I have two pieces of code that should basically do the same thing, but their results differ, and I cannot understand why.
This is the first code:
SELECT
subquery.start_station_id,
subquery.avg_duration
FROM
(
SELECT
start_station_id,
AVG(tripduration) as avg_duration
FROM bigquery-public-data.new_york_citibike.citibike_trips
GROUP BY start_station_id) as subquery
ORDER BY avg_duration DESC;
This is the second code:
SELECT
start_station_id,
AVG(tripduration) as avg_duration
FROM
bigquery-public-data.new_york.citibike_trips
GROUP BY
start_station_id
ORDER BY
avg_duration DESC;
Both of these codes are supposed to find the average trip duration of each station. As per my understanding, the first code is basically doing the same thing as the second code but using a subquery. Turns out I am wrong, because the results of both these pieces of code are different. What is it that I am not seeing here?

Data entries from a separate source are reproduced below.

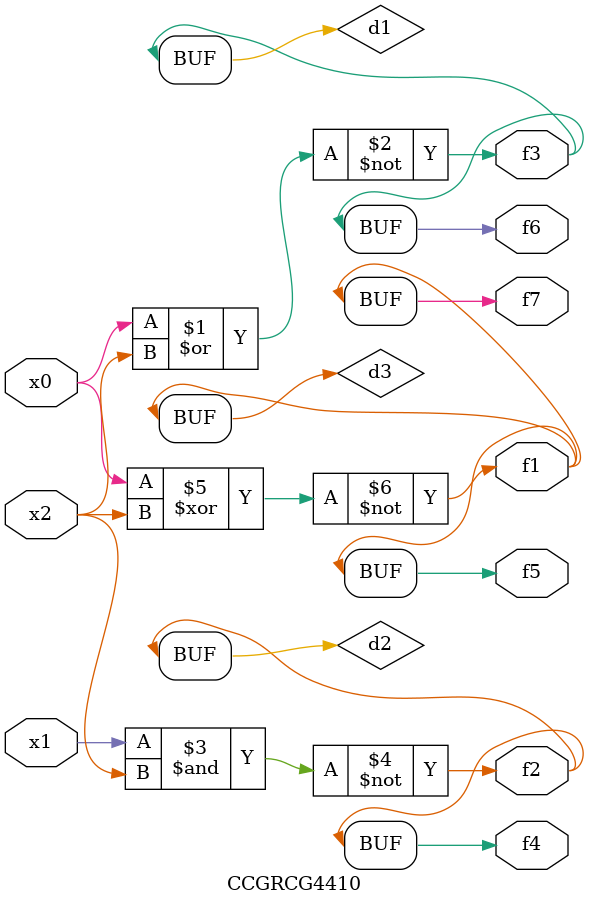
<source format=v>
module CCGRCG4410(
	input x0, x1, x2,
	output f1, f2, f3, f4, f5, f6, f7
);

	wire d1, d2, d3;

	nor (d1, x0, x2);
	nand (d2, x1, x2);
	xnor (d3, x0, x2);
	assign f1 = d3;
	assign f2 = d2;
	assign f3 = d1;
	assign f4 = d2;
	assign f5 = d3;
	assign f6 = d1;
	assign f7 = d3;
endmodule

</source>
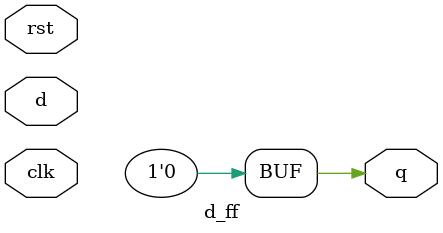
<source format=sv>
`timescale 1ns / 1ps


module d_ff(
    input logic clk,
    input logic d,
    input logic rst,
    output logic q
    );
    
    assign q = 0;
    
    always_ff @ (posedge clk or posedge rst)
        if (rst == 1'b1)
            q <= 1'b0;
        else
            q <= d;
endmodule

</source>
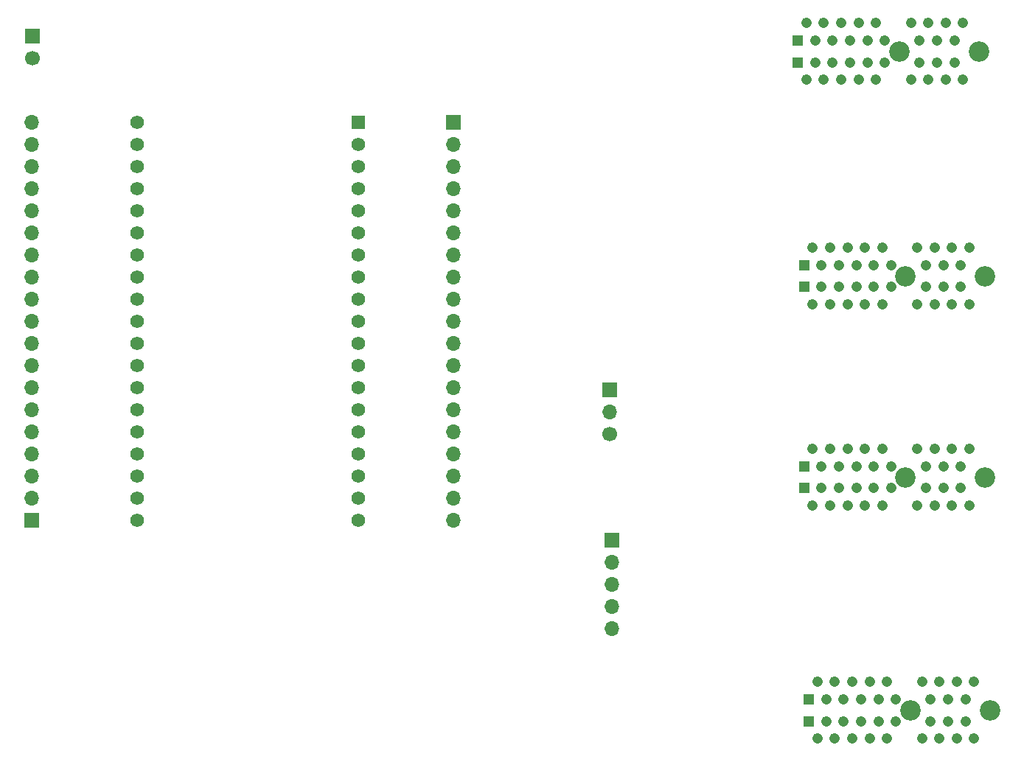
<source format=gbr>
%TF.GenerationSoftware,KiCad,Pcbnew,(6.0.6-0)*%
%TF.CreationDate,2023-03-25T11:09:11-07:00*%
%TF.ProjectId,le2-daq-new,6c65322d-6461-4712-9d6e-65772e6b6963,rev?*%
%TF.SameCoordinates,Original*%
%TF.FileFunction,Soldermask,Bot*%
%TF.FilePolarity,Negative*%
%FSLAX46Y46*%
G04 Gerber Fmt 4.6, Leading zero omitted, Abs format (unit mm)*
G04 Created by KiCad (PCBNEW (6.0.6-0)) date 2023-03-25 11:09:11*
%MOMM*%
%LPD*%
G01*
G04 APERTURE LIST*
%ADD10R,1.700000X1.700000*%
%ADD11O,1.700000X1.700000*%
%ADD12C,2.350000*%
%ADD13R,1.208000X1.208000*%
%ADD14C,1.208000*%
%ADD15C,1.560000*%
%ADD16R,1.560000X1.560000*%
%ADD17C,1.700000*%
G04 APERTURE END LIST*
D10*
%TO.C,J9*%
X157226000Y-101605000D03*
D11*
X157226000Y-104145000D03*
X157226000Y-106685000D03*
X157226000Y-109225000D03*
X157226000Y-111765000D03*
%TD*%
D12*
%TO.C,J2*%
X200126000Y-71262000D03*
X190976000Y-71262000D03*
D13*
X179326000Y-70012000D03*
D14*
X180326000Y-68012000D03*
X181326000Y-70012000D03*
X182326000Y-68012000D03*
X183326000Y-70012000D03*
X184326000Y-68012000D03*
X185326000Y-70012000D03*
X186326000Y-68012000D03*
X187326000Y-70012000D03*
X188326000Y-68012000D03*
X189326000Y-70012000D03*
X192326000Y-68012000D03*
X193326000Y-70012000D03*
X194326000Y-68012000D03*
X195326000Y-70012000D03*
X196326000Y-68012000D03*
X197326000Y-70012000D03*
X198326000Y-68012000D03*
D13*
X179326000Y-72512000D03*
D14*
X180326000Y-74512000D03*
X181326000Y-72512000D03*
X182326000Y-74512000D03*
X183326000Y-72512000D03*
X184326000Y-74512000D03*
X185326000Y-72512000D03*
X186326000Y-74512000D03*
X187326000Y-72512000D03*
X188326000Y-74512000D03*
X189326000Y-72512000D03*
X192326000Y-74512000D03*
X193326000Y-72512000D03*
X194326000Y-74512000D03*
X195326000Y-72512000D03*
X196326000Y-74512000D03*
X197326000Y-72512000D03*
X198326000Y-74512000D03*
%TD*%
D12*
%TO.C,J1*%
X190246000Y-45466000D03*
X199396000Y-45466000D03*
D13*
X178596000Y-44216000D03*
D14*
X179596000Y-42216000D03*
X180596000Y-44216000D03*
X181596000Y-42216000D03*
X182596000Y-44216000D03*
X183596000Y-42216000D03*
X184596000Y-44216000D03*
X185596000Y-42216000D03*
X186596000Y-44216000D03*
X187596000Y-42216000D03*
X188596000Y-44216000D03*
X191596000Y-42216000D03*
X192596000Y-44216000D03*
X193596000Y-42216000D03*
X194596000Y-44216000D03*
X195596000Y-42216000D03*
X196596000Y-44216000D03*
X197596000Y-42216000D03*
D13*
X178596000Y-46716000D03*
D14*
X179596000Y-48716000D03*
X180596000Y-46716000D03*
X181596000Y-48716000D03*
X182596000Y-46716000D03*
X183596000Y-48716000D03*
X184596000Y-46716000D03*
X185596000Y-48716000D03*
X186596000Y-46716000D03*
X187596000Y-48716000D03*
X188596000Y-46716000D03*
X191596000Y-48716000D03*
X192596000Y-46716000D03*
X193596000Y-48716000D03*
X194596000Y-46716000D03*
X195596000Y-48716000D03*
X196596000Y-46716000D03*
X197596000Y-48716000D03*
%TD*%
D15*
%TO.C,U1*%
X102769000Y-53646000D03*
X102769000Y-56186000D03*
X102769000Y-58726000D03*
X102769000Y-61266000D03*
X102769000Y-63806000D03*
X102769000Y-66346000D03*
X102769000Y-68886000D03*
X102769000Y-71426000D03*
X102769000Y-73966000D03*
X102769000Y-76506000D03*
X102769000Y-79046000D03*
X102769000Y-81586000D03*
X102769000Y-84126000D03*
X102769000Y-86666000D03*
X102769000Y-89206000D03*
X102769000Y-91746000D03*
X102769000Y-94286000D03*
X102769000Y-96826000D03*
X102769000Y-99366000D03*
D16*
X128169000Y-53646000D03*
D15*
X128169000Y-56186000D03*
X128169000Y-58726000D03*
X128169000Y-61266000D03*
X128169000Y-63806000D03*
X128169000Y-66346000D03*
X128169000Y-68886000D03*
X128169000Y-71426000D03*
X128169000Y-73966000D03*
X128169000Y-76506000D03*
X128169000Y-79046000D03*
X128169000Y-81586000D03*
X128169000Y-84126000D03*
X128169000Y-86666000D03*
X128169000Y-89206000D03*
X128169000Y-91746000D03*
X128169000Y-94286000D03*
X128169000Y-96826000D03*
X128169000Y-99366000D03*
%TD*%
D12*
%TO.C,J4*%
X191516000Y-121158000D03*
X200666000Y-121158000D03*
D13*
X179866000Y-119908000D03*
D14*
X180866000Y-117908000D03*
X181866000Y-119908000D03*
X182866000Y-117908000D03*
X183866000Y-119908000D03*
X184866000Y-117908000D03*
X185866000Y-119908000D03*
X186866000Y-117908000D03*
X187866000Y-119908000D03*
X188866000Y-117908000D03*
X189866000Y-119908000D03*
X192866000Y-117908000D03*
X193866000Y-119908000D03*
X194866000Y-117908000D03*
X195866000Y-119908000D03*
X196866000Y-117908000D03*
X197866000Y-119908000D03*
X198866000Y-117908000D03*
D13*
X179866000Y-122408000D03*
D14*
X180866000Y-124408000D03*
X181866000Y-122408000D03*
X182866000Y-124408000D03*
X183866000Y-122408000D03*
X184866000Y-124408000D03*
X185866000Y-122408000D03*
X186866000Y-124408000D03*
X187866000Y-122408000D03*
X188866000Y-124408000D03*
X189866000Y-122408000D03*
X192866000Y-124408000D03*
X193866000Y-122408000D03*
X194866000Y-124408000D03*
X195866000Y-122408000D03*
X196866000Y-124408000D03*
X197866000Y-122408000D03*
X198866000Y-124408000D03*
%TD*%
D17*
%TO.C,J5*%
X90678000Y-46233000D03*
D10*
X90678000Y-43693000D03*
%TD*%
%TO.C,J6*%
X139034000Y-53604000D03*
D11*
X139034000Y-56144000D03*
X139034000Y-58684000D03*
X139034000Y-61224000D03*
X139034000Y-63764000D03*
X139034000Y-66304000D03*
X139034000Y-68844000D03*
X139034000Y-71384000D03*
X139034000Y-73924000D03*
X139034000Y-76464000D03*
X139034000Y-79004000D03*
X139034000Y-81544000D03*
X139034000Y-84084000D03*
X139034000Y-86624000D03*
X139034000Y-89164000D03*
X139034000Y-91704000D03*
X139034000Y-94244000D03*
X139034000Y-96784000D03*
X139034000Y-99324000D03*
%TD*%
D17*
%TO.C,J8*%
X156972000Y-89393000D03*
D11*
X156972000Y-86853000D03*
D10*
X156972000Y-84313000D03*
%TD*%
%TO.C,J7*%
X90634000Y-99304000D03*
D11*
X90634000Y-96764000D03*
X90634000Y-94224000D03*
X90634000Y-91684000D03*
X90634000Y-89144000D03*
X90634000Y-86604000D03*
X90634000Y-84064000D03*
X90634000Y-81524000D03*
X90634000Y-78984000D03*
X90634000Y-76444000D03*
X90634000Y-73904000D03*
X90634000Y-71364000D03*
X90634000Y-68824000D03*
X90634000Y-66284000D03*
X90634000Y-63744000D03*
X90634000Y-61204000D03*
X90634000Y-58664000D03*
X90634000Y-56124000D03*
X90634000Y-53584000D03*
%TD*%
D12*
%TO.C,J3*%
X200126000Y-94376000D03*
X190976000Y-94376000D03*
D13*
X179326000Y-93126000D03*
D14*
X180326000Y-91126000D03*
X181326000Y-93126000D03*
X182326000Y-91126000D03*
X183326000Y-93126000D03*
X184326000Y-91126000D03*
X185326000Y-93126000D03*
X186326000Y-91126000D03*
X187326000Y-93126000D03*
X188326000Y-91126000D03*
X189326000Y-93126000D03*
X192326000Y-91126000D03*
X193326000Y-93126000D03*
X194326000Y-91126000D03*
X195326000Y-93126000D03*
X196326000Y-91126000D03*
X197326000Y-93126000D03*
X198326000Y-91126000D03*
D13*
X179326000Y-95626000D03*
D14*
X180326000Y-97626000D03*
X181326000Y-95626000D03*
X182326000Y-97626000D03*
X183326000Y-95626000D03*
X184326000Y-97626000D03*
X185326000Y-95626000D03*
X186326000Y-97626000D03*
X187326000Y-95626000D03*
X188326000Y-97626000D03*
X189326000Y-95626000D03*
X192326000Y-97626000D03*
X193326000Y-95626000D03*
X194326000Y-97626000D03*
X195326000Y-95626000D03*
X196326000Y-97626000D03*
X197326000Y-95626000D03*
X198326000Y-97626000D03*
%TD*%
M02*

</source>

This is the result of the first code
This is the result from the second code
The first piece of code is the actual correct answer to the problem. I attempted to solve this problem without using subquery because it is a pretty straightforward problem. You have to find out the average trip duration by each station. As per my understanding, you just use the AVG function to find out the average trip duration and then group it by station ID. But both these codes have very different results. For the life of me, I can't understand why.
Any help is deeply appreciated, Thank you.
It seems in your SELECT statement you are not using the exact same table in both queries which may be the reason the result is not the same
FROM bigquery-public-data.new_york_citibike.citibike_trips
FROM bigquery-public-data.new_york.citibike_trips